Set down a faithful copy of every record, and skip the pictures in it.

+---+

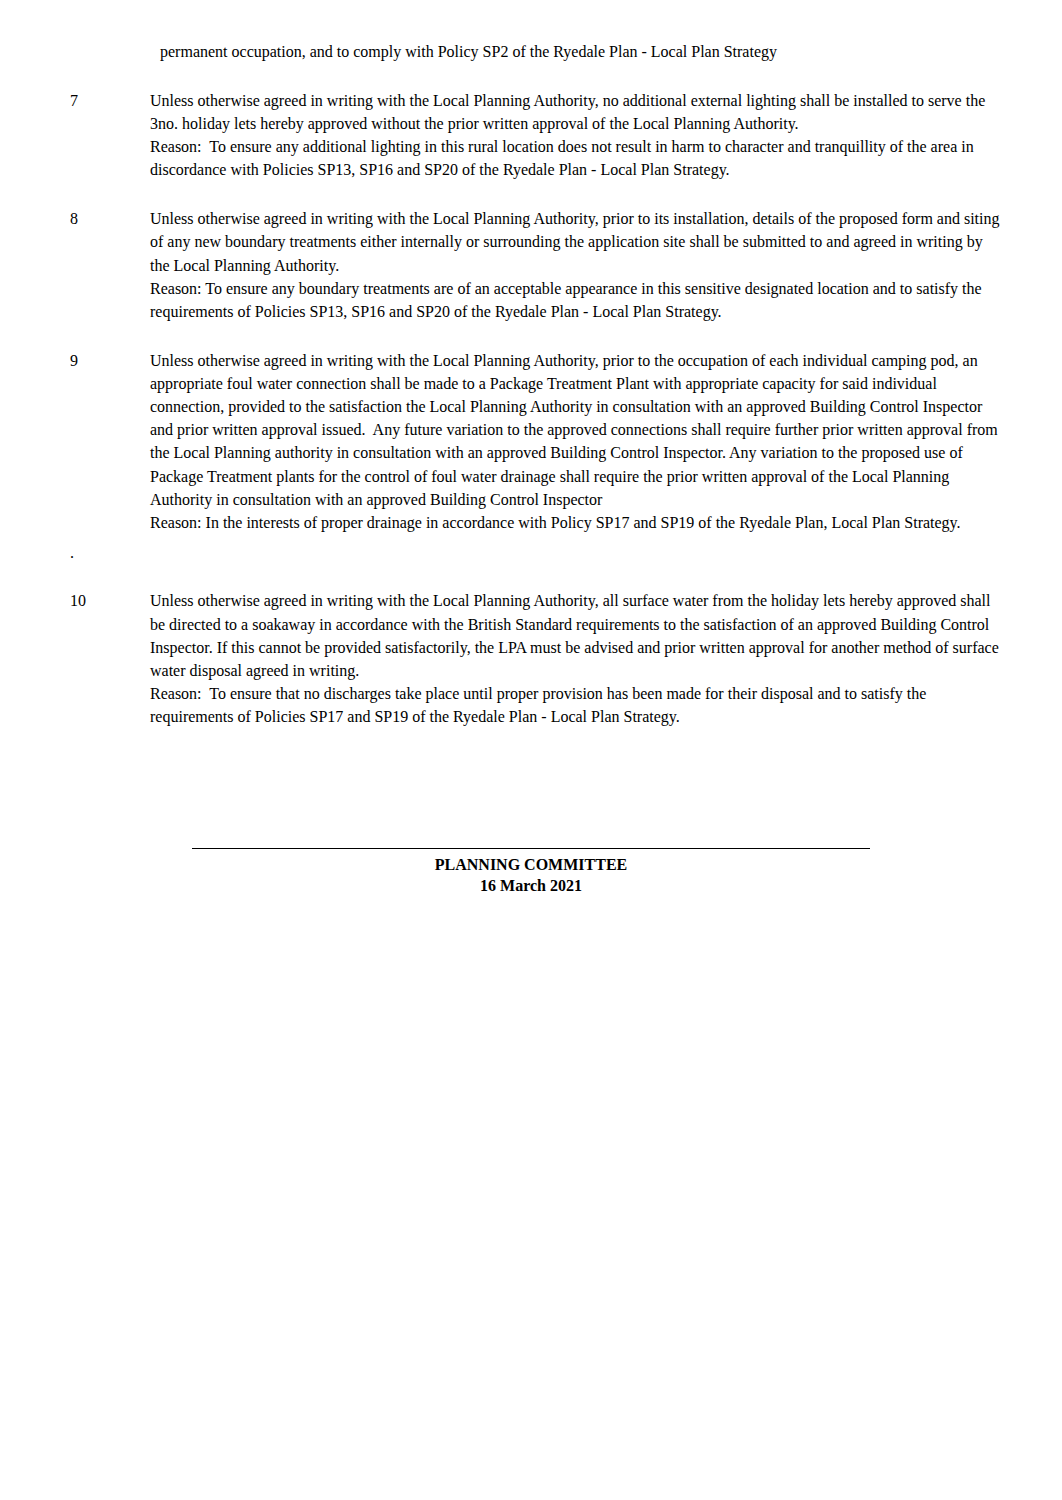permanent occupation, and to comply with Policy SP2 of the Ryedale Plan - Local Plan Strategy
7
Unless otherwise agreed in writing with the Local Planning Authority, no additional external lighting shall be installed to serve the 3no. holiday lets hereby approved without the prior written approval of the Local Planning Authority.
Reason: To ensure any additional lighting in this rural location does not result in harm to character and tranquillity of the area in discordance with Policies SP13, SP16 and SP20 of the Ryedale Plan - Local Plan Strategy.
8
Unless otherwise agreed in writing with the Local Planning Authority, prior to its installation, details of the proposed form and siting of any new boundary treatments either internally or surrounding the application site shall be submitted to and agreed in writing by the Local Planning Authority.
Reason: To ensure any boundary treatments are of an acceptable appearance in this sensitive designated location and to satisfy the requirements of Policies SP13, SP16 and SP20 of the Ryedale Plan - Local Plan Strategy.
9
Unless otherwise agreed in writing with the Local Planning Authority, prior to the occupation of each individual camping pod, an appropriate foul water connection shall be made to a Package Treatment Plant with appropriate capacity for said individual connection, provided to the satisfaction the Local Planning Authority in consultation with an approved Building Control Inspector and prior written approval issued. Any future variation to the approved connections shall require further prior written approval from the Local Planning authority in consultation with an approved Building Control Inspector. Any variation to the proposed use of Package Treatment plants for the control of foul water drainage shall require the prior written approval of the Local Planning Authority in consultation with an approved Building Control Inspector
Reason: In the interests of proper drainage in accordance with Policy SP17 and SP19 of the Ryedale Plan, Local Plan Strategy.
.
10
Unless otherwise agreed in writing with the Local Planning Authority, all surface water from the holiday lets hereby approved shall be directed to a soakaway in accordance with the British Standard requirements to the satisfaction of an approved Building Control Inspector. If this cannot be provided satisfactorily, the LPA must be advised and prior written approval for another method of surface water disposal agreed in writing.
Reason: To ensure that no discharges take place until proper provision has been made for their disposal and to satisfy the requirements of Policies SP17 and SP19 of the Ryedale Plan - Local Plan Strategy.
PLANNING COMMITTEE
16 March 2021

+---+

> [RESPONSE TO THE TASK]:
permanent occupation, and to comply with Policy SP2 of the Ryedale Plan - Local Plan Strategy
7
Unless otherwise agreed in writing with the Local Planning Authority, no additional external lighting shall be installed to serve the 3no. holiday lets hereby approved without the prior written approval of the Local Planning Authority.
Reason: To ensure any additional lighting in this rural location does not result in harm to character and tranquillity of the area in discordance with Policies SP13, SP16 and SP20 of the Ryedale Plan - Local Plan Strategy.
8
Unless otherwise agreed in writing with the Local Planning Authority, prior to its installation, details of the proposed form and siting of any new boundary treatments either internally or surrounding the application site shall be submitted to and agreed in writing by the Local Planning Authority.
Reason: To ensure any boundary treatments are of an acceptable appearance in this sensitive designated location and to satisfy the requirements of Policies SP13, SP16 and SP20 of the Ryedale Plan - Local Plan Strategy.
9
Unless otherwise agreed in writing with the Local Planning Authority, prior to the occupation of each individual camping pod, an appropriate foul water connection shall be made to a Package Treatment Plant with appropriate capacity for said individual connection, provided to the satisfaction the Local Planning Authority in consultation with an approved Building Control Inspector and prior written approval issued. Any future variation to the approved connections shall require further prior written approval from the Local Planning authority in consultation with an approved Building Control Inspector. Any variation to the proposed use of Package Treatment plants for the control of foul water drainage shall require the prior written approval of the Local Planning Authority in consultation with an approved Building Control Inspector
Reason: In the interests of proper drainage in accordance with Policy SP17 and SP19 of the Ryedale Plan, Local Plan Strategy.
.
10
Unless otherwise agreed in writing with the Local Planning Authority, all surface water from the holiday lets hereby approved shall be directed to a soakaway in accordance with the British Standard requirements to the satisfaction of an approved Building Control Inspector. If this cannot be provided satisfactorily, the LPA must be advised and prior written approval for another method of surface water disposal agreed in writing.
Reason: To ensure that no discharges take place until proper provision has been made for their disposal and to satisfy the requirements of Policies SP17 and SP19 of the Ryedale Plan - Local Plan Strategy.
PLANNING COMMITTEE
16 March 2021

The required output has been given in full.